By Section Formula ,$ E(x, y) = [{{ m_1x_2 + m_2x_1 } \over {m_1 + m_2} } ,{{ m_1y_2 + m_2y_1 } \over {m_1 + m_2} }]$

Here, x and y coordinate of point D, x₁ = 0 and y₁ = 5

And, x and y coordinate of point B, x₂ = 2 and y₂ = 8

Using Section Formula, we have :

$$ x = {{ m_1x_2 + m_2x_1 } \over {m_1 + m_2} } $$

$$ x = {{(1 × 2)+ (1 × 0) } \over {1 + 1} } $$

$$ x = {{2 - 0 } \over {2} } $$

$$ x = {{2 } \over {2} } $$

$$ x = 1 $$

And Y :

$$ y = {{ m_1y_2 + m_2y_1 } \over {m_1 + m_2} } $$

$$ x = {{(1 × 8)+ (1 × 5) } \over {1 + 1} } $$

$$ y = {{8 + 5 } \over {2} } $$

$$ y = {13 \over 2} $$

Therefore, the co-ordinates of point E (x,y ) are ((1 ,${13 \over 2}$)

Question 10

Find the area of a rhombus if its vertices are (3, 0), (4, 5), (-1, 4) and (-2, -1) taken in order..

Solution :

Let co-ordinates of rhombus be A(3, 0), B(4, 5), C(-1, 4) and D(-2, -1).
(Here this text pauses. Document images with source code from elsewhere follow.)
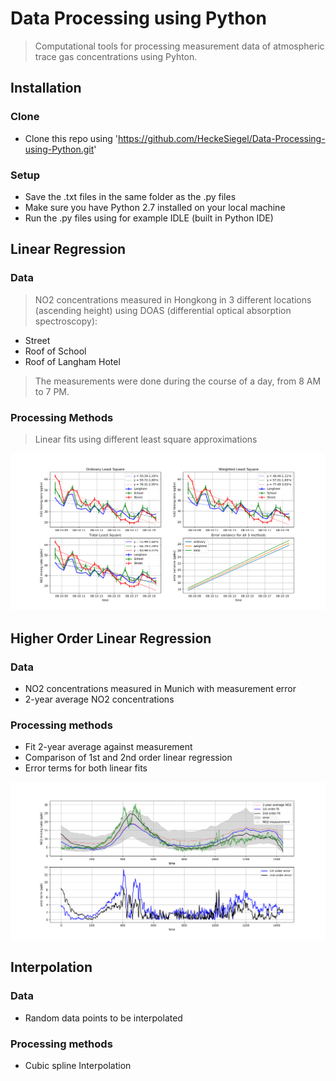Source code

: # Data Processing using Python
>Computational tools for processing measurement data of atmospheric trace gas concentrations using Pyhton.

## Installation
### Clone
- Clone this repo using 'https://github.com/HeckeSiegel/Data-Processing-using-Python.git'
### Setup
- Save the .txt files in the same folder as the .py files
- Make sure you have Python 2.7 installed on your local machine
- Run the .py files using for example IDLE (built in Python IDE)
## Linear Regression
### Data
>NO2 concentrations measured in Hongkong in 3 different locations (ascending height) using DOAS (differential optical absorption spectroscopy): 
- Street
- Roof of School
- Roof of Langham Hotel
>The measurements were done during the course of a day, from 8 AM to 7 PM.
### Processing Methods
>Linear fits using different least square approximations

![regression](https://github.com/HeckeSiegel/Data-Processing-using-Python/blob/master/linear_regression.png)

## Higher Order Linear Regression
### Data
- NO2 concentrations measured in Munich with measurement error
- 2-year average NO2 concentrations
### Processing methods
- Fit 2-year average against measurement
- Comparison of 1st and 2nd order linear regression
- Error terms for both linear fits

![higher_order_regression](https://github.com/HeckeSiegel/Data-Processing-using-Python/blob/master/higher_order_linear_regression.png)

## Interpolation
### Data
- Random data points to be interpolated
### Processing methods
- Cubic spline Interpolation
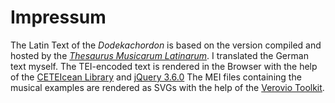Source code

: # Impressum

The Latin Text of the *Dodekachordon* is based on the version compiled and hosted by the [*Thesaurus Musicarum Latinarum*](https://chmtl.indiana.edu/tml/16th/GLADOD1_TEXT.html). I translated the German text myself. The TEI-encoded text is rendered in the Browser with the help of the [CETEIcean Library](https://github.com/TEIC/CETEIcean) and [jQuery 3.6.0](https://jquery.com/) The MEI files containing the musical examples are rendered as SVGs with the help of the [Verovio Toolkit](https://www.verovio.org).
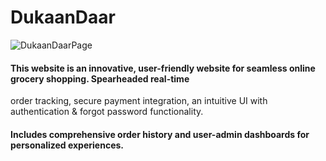 # DukaanDaar

![DukaanDaarPage](https://drive.google.com/file/d/1enV3iheZGdBcC1lKA1aTyIaRxJbHjYIT/view?usp=sharing)

#### This website is an innovative, user-friendly website for seamless online grocery shopping. Spearheaded real-time
order tracking, secure payment integration, an intuitive UI with authentication & forgot password functionality.

#### Includes comprehensive order history and user-admin dashboards for personalized experiences.


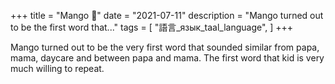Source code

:+++
title = "Mango 🥭"
date = "2021-07-11"
description = "Mango turned out to be the first word that..."
tags = [
    "語言_язык_taal_language",
]
+++


Mango turned out to be the very first word that sounded similar from papa, mama, daycare and between papa and mama.
The first word that kid is very much willing to repeat.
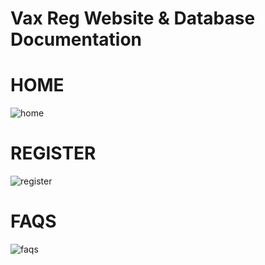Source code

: # Vax Reg Website & Database Documentation

# HOME
![home](https://github.com/abxde9999/Vax-Reg-Database/assets/103562421/de5bc373-6c31-4548-8dfc-ff322fc94044)

# REGISTER
![register](https://github.com/abxde9999/Vax-Reg-Database/assets/103562421/8b705a9f-49aa-494e-9a6c-50ea12ab0021)

# FAQS
![faqs](https://github.com/abxde9999/Vax-Reg-Database/assets/103562421/5d5756ed-9ab4-48af-a3fd-102d16e15f82)







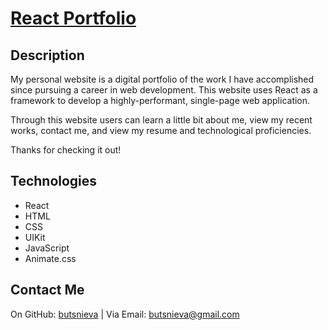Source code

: # [React Portfolio](http://butsnieva.github.io/portfolio)

## Description
My personal website is a digital portfolio of the work I have accomplished since pursuing a career in web development. This website uses React as a framework to develop a highly-performant, single-page web application.

Through this website users can learn a little bit about me, view my recent works, contact me, and view my resume and technological proficiencies.

Thanks for checking it out!

## Technologies
* React
* HTML
* CSS
* UIKit
* JavaScript
* Animate.css

## Contact Me
On GitHub: [butsnieva](https://github.com/butsnieva) | Via Email: butsnieva@gmail.com
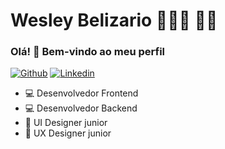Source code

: # Wesley Belizario 👨🏻‍💻 🏳️‍🌈

### Olá! 👋 Bem-vindo ao meu perfil


[![Github](https://img.shields.io/twitter/url?&label=Github&logo=github&labelColor=24292e&color=24292e&style=for-the-badge&url=https%3A%2F%2Ftwiter.com%2Fwesley_bz)](https://github.com/WesleyxBZ/WesleyxBZ/)
[![Linkedin](https://img.shields.io/twitter/url?&label=Linkedin&logo=linkedin&labelColor=006097&color=006097&style=for-the-badge&url=https%3A%2F%2Ftwiter.com%2Fwesley_bz)](https://www.linkedin.com/in/wesley-belizario-824127162/)


* 💻 Desenvolvedor Frontend
* 💻 Desenvolvedor Backend
* 🎨 UI Designer junior
* 🙋 UX Designer junior
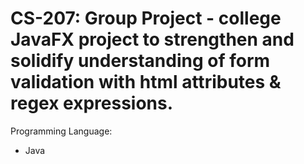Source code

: # CS-207: Group Project - college JavaFX project to strengthen and solidify understanding of form validation with html attributes & regex expressions.

Programming Language:
- Java

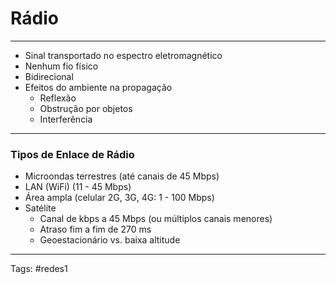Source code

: # Rádio

---

- Sinal transportado no espectro eletromagnético
- Nenhum fio físico
- Bidirecional
- Efeitos do ambiente na propagação
	- Reflexão
	- Obstrução por objetos
	- Interferência

---

### Tipos de Enlace de Rádio

- Microondas terrestres (até canais de 45 Mbps)
- LAN (WiFi) (11 - 45 Mbps)
- Área ampla (celular 2G, 3G, 4G: 1 - 100 Mbps)
- Satélite
	- Canal de kbps a 45 Mbps (ou múltiplos canais menores)
	- Atraso fim a fim de 270 ms
	- Geoestacionário vs. baixa altitude

---
Tags: #redes1 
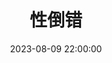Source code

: ---
title: 性倒错
date: 2023-08-09 22:00:00
permalink:  /perversion
categories:
- 哲学
- 精神分析
tags:
- 性倒错
---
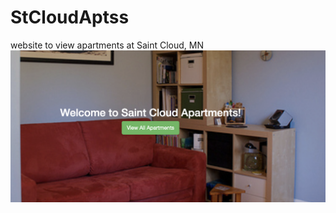# StCloudAptss
website to view apartments at Saint Cloud, MN
![ScreenShot](https://github.com/XKushal/StCloudAptss/blob/master/landing.png)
Calculation of distance between A and C

Here, x and y coordinate of point A , x₁ = 3 and y₁ = 0

And, x and y coordinate of point C, x₂ = -1 and y₂ = 4

( We know that, in a plane distance between two given points AC = $\sqrt{ (x_2 - x_1)^2 + (y_2 - y_1)^2 }$ )

Thus using distance formula, Putting Values in formula we have :

$$⇒ \sqrt{ (-1 - 3)^2 + (4 - 0)^2 }$$

$$⇒ \sqrt{ (-4 )^2 + (4 )^2 }$$

$$⇒ \sqrt{ 16 + 16 }$$

$$⇒ \sqrt{ 32 }$$

$$ AC = 4\sqrt{ 2 }$$

Calculation of distance between B and D

Here, x and y coordinate of point B , x₁ = 4 and y₁ = 5

And, x and y coordinate of point D, x₂ = -2 and y₂ = -1

Thus using distance formula, Putting Values in formula we have :

$$⇒ \sqrt{ (-2 - 4)^2 + (-1 - 5)^2 }$$

$$⇒ \sqrt{ (-6 )^2 + (-6 )^2 }$$

$$⇒ \sqrt{ 36 + 66 }$$

$$⇒ \sqrt{ 72 }$$

$$ BD = 6\sqrt{ 2 }$$

Area of rhombus (A) = 1/2 × Product of diagonals

$$⇒ {1\over 2}× 4\sqrt{ 2 } × 6\sqrt{ 2 }$$

$$⇒ {1\over 2}× 24 × 2 $$

$$⇒ {1\over 2}× 48$$

$$ = 24 $$

Hence, area of rhombus = 24 sq. units.